In case of accurate determination of the bone’s condition we did not principally use OP pictures employed in dentistry, but we elected to series of CT scan that can measure bone density. Traditional radiological method for examining dental alveolus is the thick layer shot, the so called panorama X-ray. It is extremely useful in designing the denture. It is also employed in examination of localized inflammatory bone resorption. However it is less applicable in quality estimation of the bones’ calcium content and completely inadequate for quantitative determination. That is why we performed computerized layer analysis within as thin layers as possible. With this method we can visualize the bone substance: the outer compact bone substance and the spongy substance beside (Figures 12-13).

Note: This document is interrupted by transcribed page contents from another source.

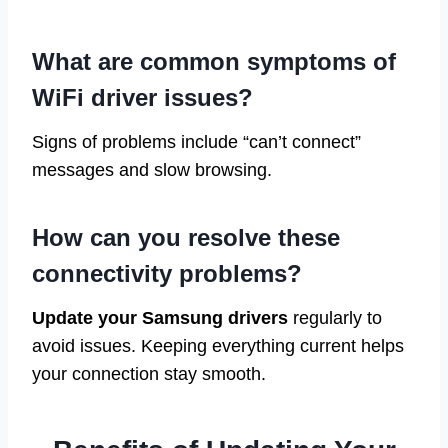
What are common symptoms of
WiFi driver issues?
Signs of problems include “can’t connect”
messages and slow browsing.
How can you resolve these
connectivity problems?
Update your Samsung drivers
regularly to
avoid issues. Keeping everything current helps
your connection stay smooth.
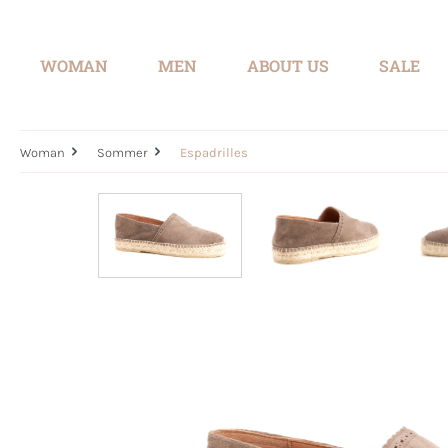
search
Skip to main navigation
WOMAN
MEN
ABOUT US
SALE
Woman
Sommer
Espadrilles
Skip image gallery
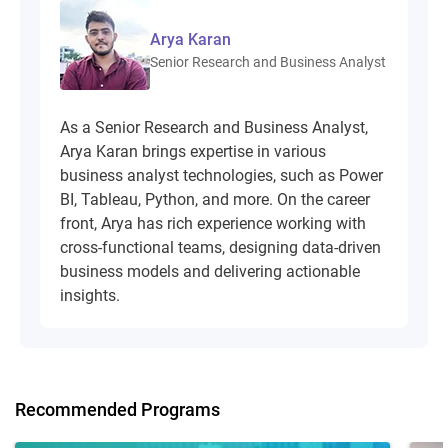
Arya Karan
Senior Research and Business Analyst
As a Senior Research and Business Analyst,
Arya Karan brings expertise in various
business analyst technologies, such as Power
BI, Tableau, Python, and more. On the career
front, Arya has rich experience working with
cross-functional teams, designing data-driven
business models and delivering actionable
insights.
Recommended Programs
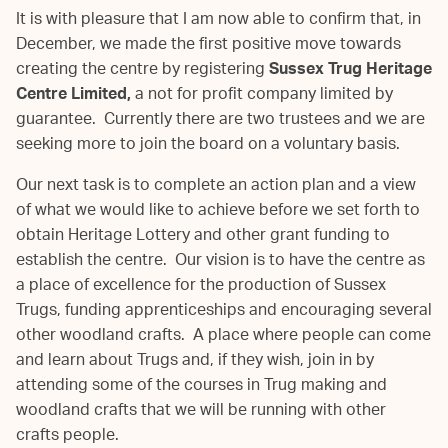
It is with pleasure that I am now able to confirm that, in
December, we made the first positive move towards
creating the centre by registering
Sussex Trug Heritage
Centre Limited,
a not for profit company limited by
guarantee. Currently there are two trustees and we are
seeking more to join the board on a voluntary basis.
Our next task is to complete an action plan and a view
of what we would like to achieve before we set forth to
obtain Heritage Lottery and other grant funding to
establish the centre. Our vision is to have the centre as
a place of excellence for the production of Sussex
Trugs, funding apprenticeships and encouraging several
other woodland crafts. A place where people can come
and learn about Trugs and, if they wish, join in by
attending some of the courses in Trug making and
woodland crafts that we will be running with other
crafts people.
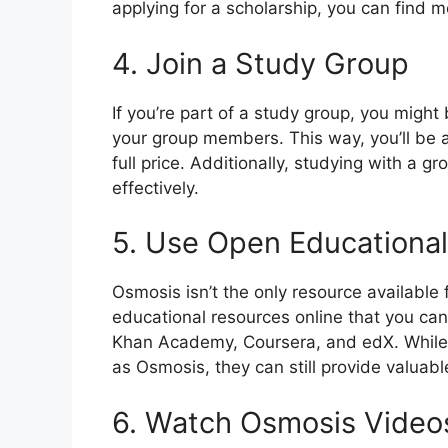
applying for a scholarship, you can find 
4. Join a Study Group
If you’re part of a study group, you might
your group members. This way, you’ll be 
full price. Additionally, studying with a 
effectively.
5. Use Open Educationa
Osmosis isn’t the only resource available
educational resources online that you can
Khan Academy, Coursera, and edX. While
as Osmosis, they can still provide valuabl
6. Watch Osmosis Video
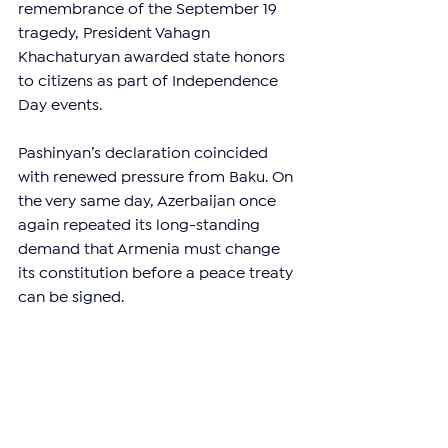
remembrance of the September 19 
tragedy, President Vahagn 
Khachaturyan awarded state honors 
to citizens as part of Independence 
Day events.
Pashinyan’s declaration coincided 
with renewed pressure from Baku. On 
the very same day, Azerbaijan once 
again repeated its long-standing 
demand that Armenia must change 
its constitution before a peace treaty 
can be signed.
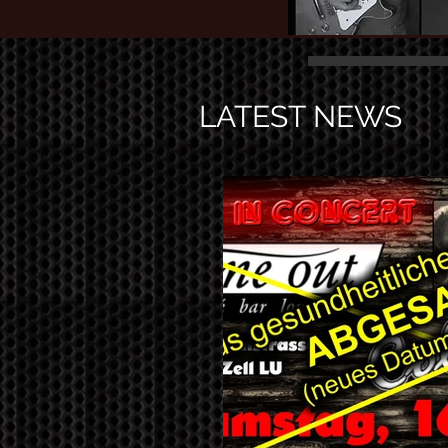
LATEST NEWS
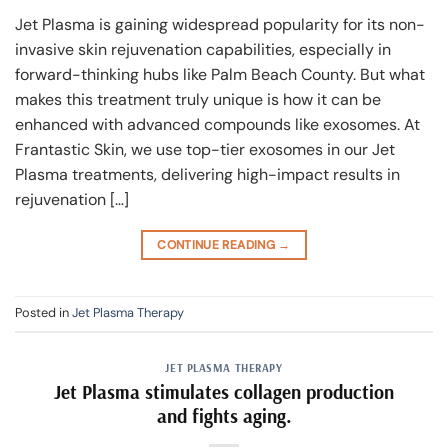
Jet Plasma is gaining widespread popularity for its non-
invasive skin rejuvenation capabilities, especially in
forward-thinking hubs like Palm Beach County. But what
makes this treatment truly unique is how it can be
enhanced with advanced compounds like exosomes. At
Frantastic Skin, we use top-tier exosomes in our Jet
Plasma treatments, delivering high-impact results in
rejuvenation […]
CONTINUE READING
→
Posted in
Jet Plasma Therapy
JET PLASMA THERAPY
Jet Plasma stimulates collagen production
and fights aging.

Densitometry can give indirect information on the calcium content. The question was further rendered difficult as every people had different skeleton that could be altered by the age, sex and way of living. Medical science has not been engaged in alveolar manifestations of osteoporosis. Therefore we can not give absolute results but we measured densitometric values of the surrounding and glass abutment carrying bone. Calcified trabecule and fatty marrow are always present within the measured volume. The former increase, the latter decreases density. The higher density value we measure, the higher is the calcium content. Measurements in the studied patients were performed between 27.06.1996. and 19.10.1999. Axial plain examination of the glass abutment carrying dental bed was performed natively within 1.5 mm in diameter slice thickness, from the body of the bridge works along the nearly complete volume of the bone structure. In pocession of the measured and calculated data we can tell that ZX-27 does not influence unfavourably the calcium content of the force bearing bone structure despite of its permanent contact with the gingiva, focal calcium loss (bone resorption) does not occur. Just the opposite! Measured values represent local strengthening of the bone (Figures 14-15).
Glass abutment system can be seen as hyperdensity structure on both sides (Figure 12.) beside the lower jaw. Arrows on the picture (Figure 13.) indicate thebone under the glass abutment system. The next two figures (Figures 14-15) demonstrate the bone structure at time of the first investigation. Thickness of external and internal layers of the bone correspond to that of the adjacent areas. The spongy structure has increased hyperdensity beneath the glass abutment system than of the neighbourhood, that means a higher mineral matter content. The next figures (Figures 16-19) show the bone structure at time of the second investigation. There is no change in thickness of both external and internal layers, spongy structure has an increased density compared to the neighbouring areas (A – arc in sqmm, M – density in Hounsfield units).
During this 3 years period no resorption occured in the bone structure under the glass abutment system.